ASSIGNMENT
Only the lines from the one containing "cortex. (C) Cytoarchitecture" through the last line of the material should be copied, exactly as written and without pictures.
_ _ _ _ _
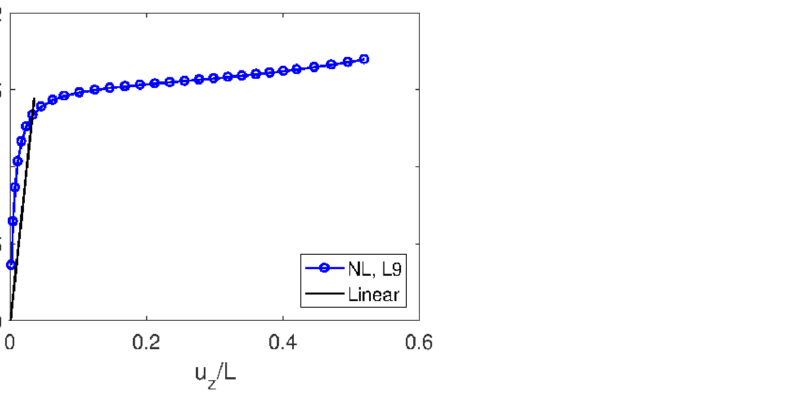
and σ ∗ yz = σ yz / σ yz max max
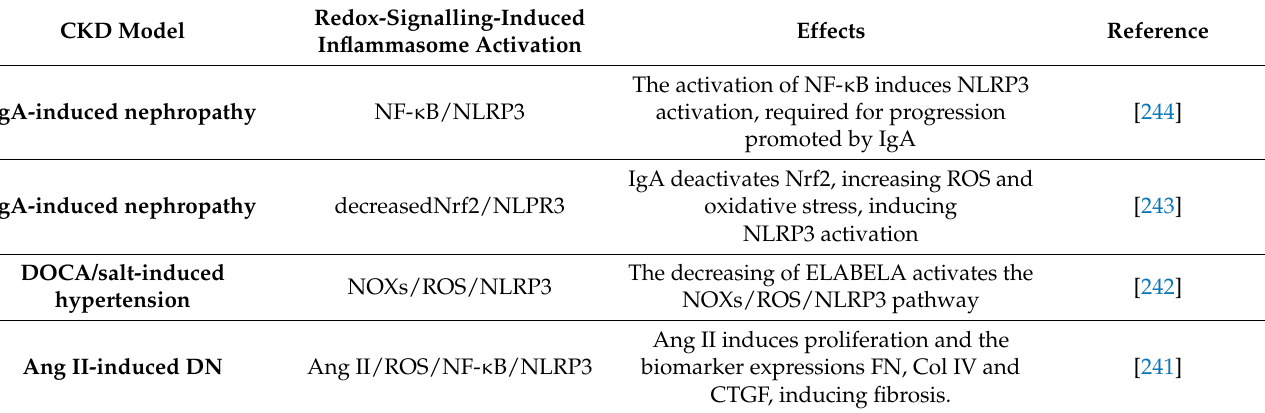
Table 5. Redox-signalling pathway-induced inflammasome activation in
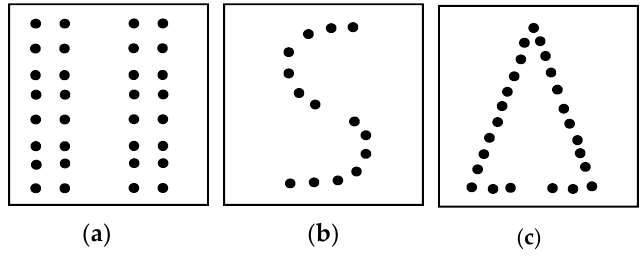
Figure 5. Grouping principles with regards to: ( a ) proximity; ( b ) continuity; and ( c ) closure.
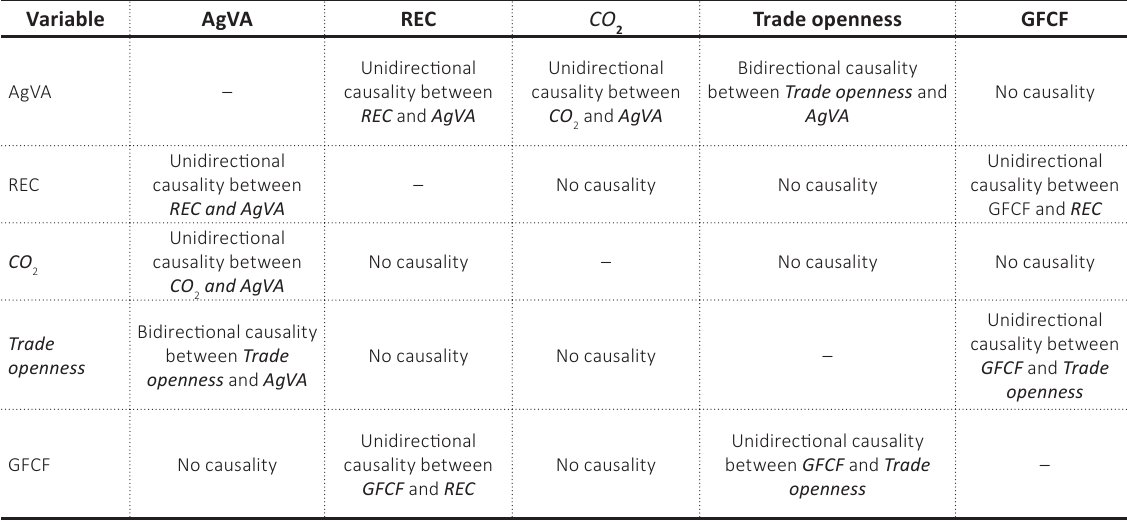
Table 6. Granger causality test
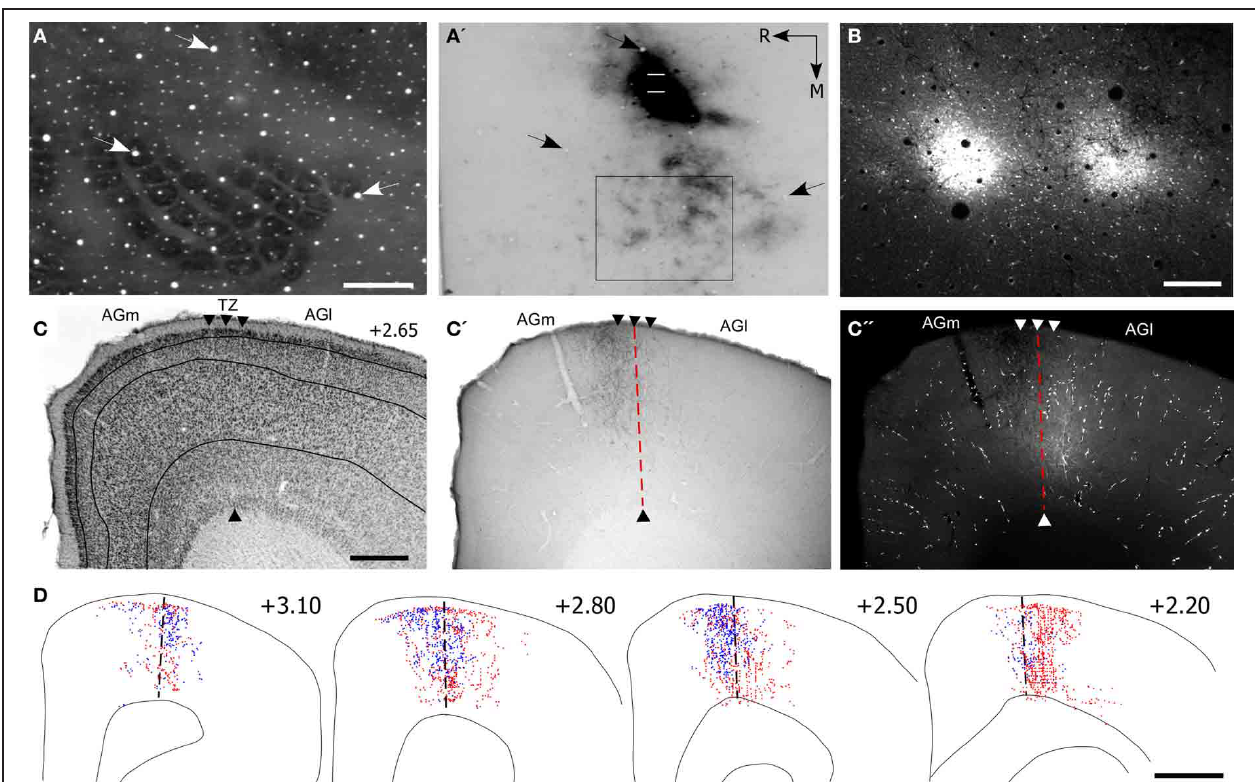
cortex. (C) Cytoarchitecture depicting the transition zone (arrowheads). (C (cid:2) ,C (cid:2)(cid:2) ) Adjacent sections depicting the terminal projections from SII and SI with respect to the transition zone (dashed line). (D) Reconstructions of SI (red) and SII (blue) labeled terminals throughout the rostrocaudal extent of MI. Scale bar = 500 μ m in (A,C) ; 250 μ m in (B) ; 1mm in (D)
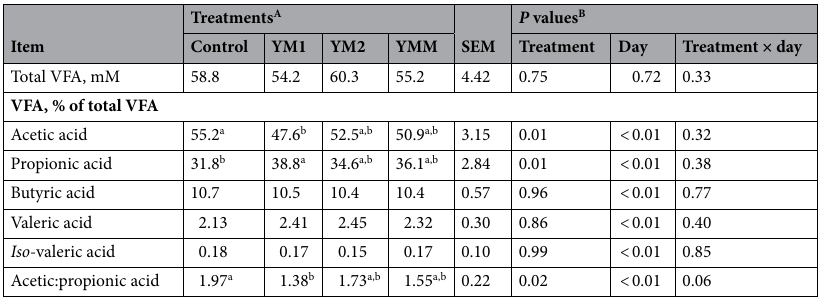
Table 2. Effects of direct-fed microbials (DFM) on volatile fatty acids (VFA) concentration on a 24 h pool from feeding in a dual-flow continuous culture system. A All treatments had the same basal diet (1 mL of each DFM was applied per day at 1 × 10 8 cfu/mL); treatments were: Control, carrier of additives without DFM; YM1, S. cerevisiae and M. elsdenii strain 1; YM1, S. cerevisiae and M. elsdenii strain 2; YMM, S. cerevisiae and M. elsdenii strain 1 (1/2 dose) and strain 2 (1/2 dose). B Statistical differences were declared at P ≤ 0.05 or as a trend to be different if P > 0.05 and < 0.10.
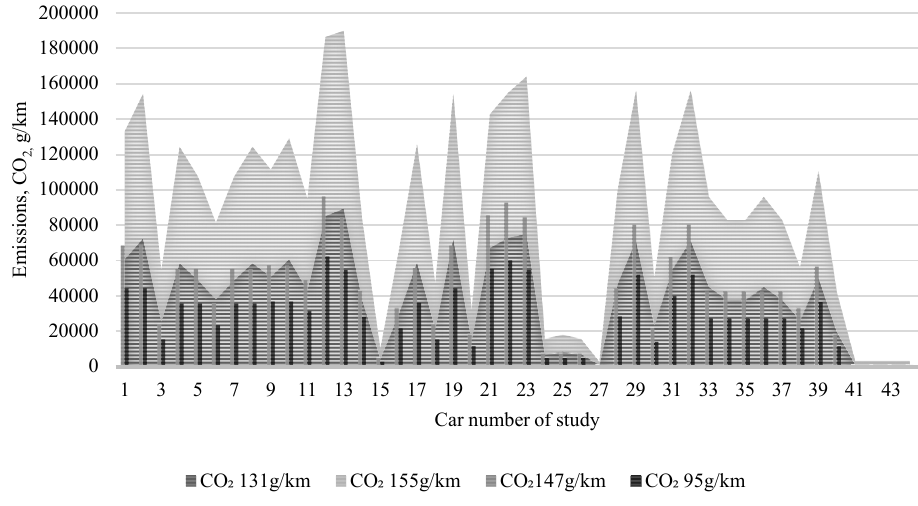
Fig. 7. Real CO 2 emissions of a journey for recreational fishing in comparison with hypothetical compliance with [37]. − Second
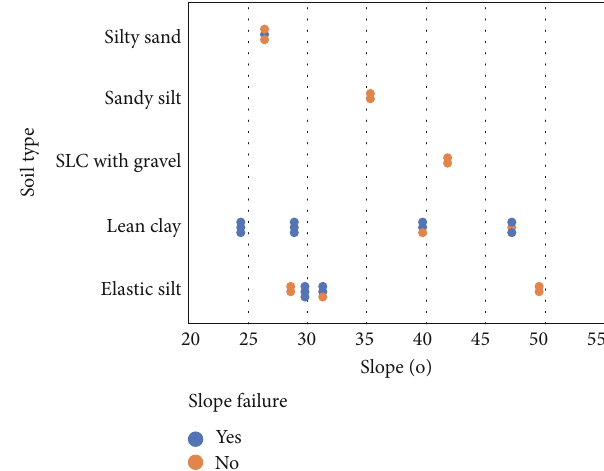
Figure 13: Slope failure vs. slope angle and land cover.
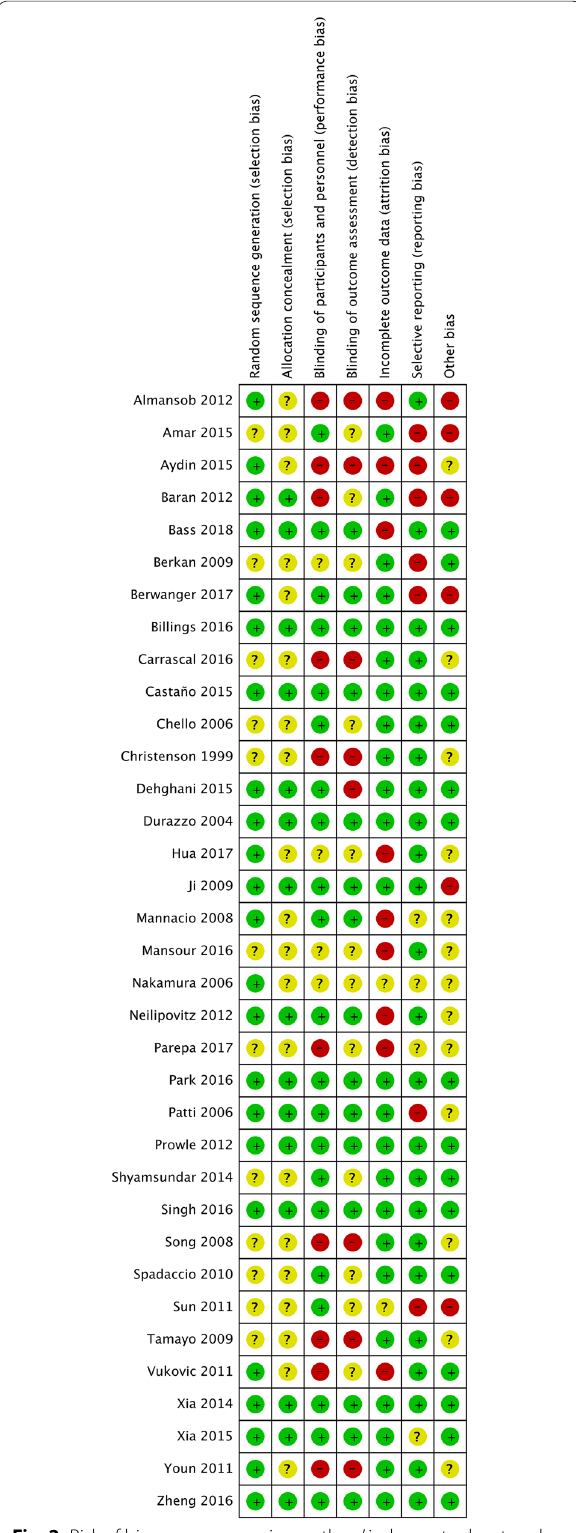
Fig. 2 Risk of bias summary: review authors’ judgments about each risk of bias item for each included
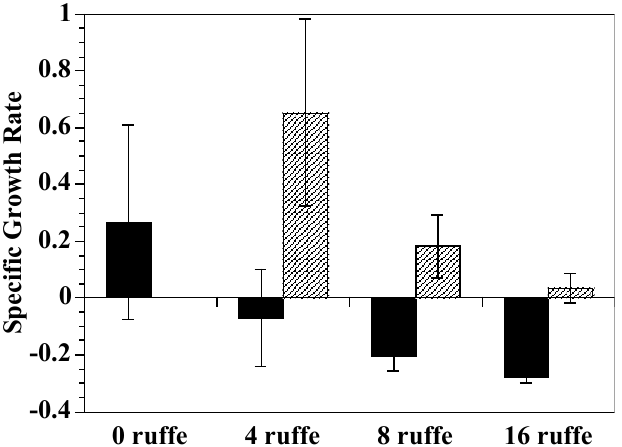
Figure 3. The effect of increasing ruffe density on specific growth rates of ruffe (striped columns) and yellow perch (solid columns) over the two five-week trials of the fish density gradient experiment (August–October 1997). Treatments consist of four replicates each of 0, 4, 8, and 16 ruffe added to 8 yellow perch. Treatment means are shown plus or minus one standard error.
_ _ _ _ _
EXPECTED ANSWER
cortex. (C) Cytoarchitecture depicting the transition zone (arrowheads). (C (cid:2) ,C (cid:2)(cid:2) ) Adjacent sections depicting the terminal projections from SII and SI with respect to the transition zone (dashed line). (D) Reconstructions of SI (red) and SII (blue) labeled terminals throughout the rostrocaudal extent of MI. Scale bar = 500 μ m in (A,C) ; 250 μ m in (B) ; 1mm in (D)
Table 2. Effects of direct-fed microbials (DFM) on volatile fatty acids (VFA) concentration on a 24 h pool from feeding in a dual-flow continuous culture system. A All treatments had the same basal diet (1 mL of each DFM was applied per day at 1 × 10 8 cfu/mL); treatments were: Control, carrier of additives without DFM; YM1, S. cerevisiae and M. elsdenii strain 1; YM1, S. cerevisiae and M. elsdenii strain 2; YMM, S. cerevisiae and M. elsdenii strain 1 (1/2 dose) and strain 2 (1/2 dose). B Statistical differences were declared at P ≤ 0.05 or as a trend to be different if P > 0.05 and < 0.10.
Fig. 7. Real CO 2 emissions of a journey for recreational fishing in comparison with hypothetical compliance with [37]. − Second
Figure 13: Slope failure vs. slope angle and land cover.
Fig. 2 Risk of bias summary: review authors’ judgments about each risk of bias item for each included
Figure 3. The effect of increasing ruffe density on specific growth rates of ruffe (striped columns) and yellow perch (solid columns) over the two five-week trials of the fish density gradient experiment (August–October 1997). Treatments consist of four replicates each of 0, 4, 8, and 16 ruffe added to 8 yellow perch. Treatment means are shown plus or minus one standard error.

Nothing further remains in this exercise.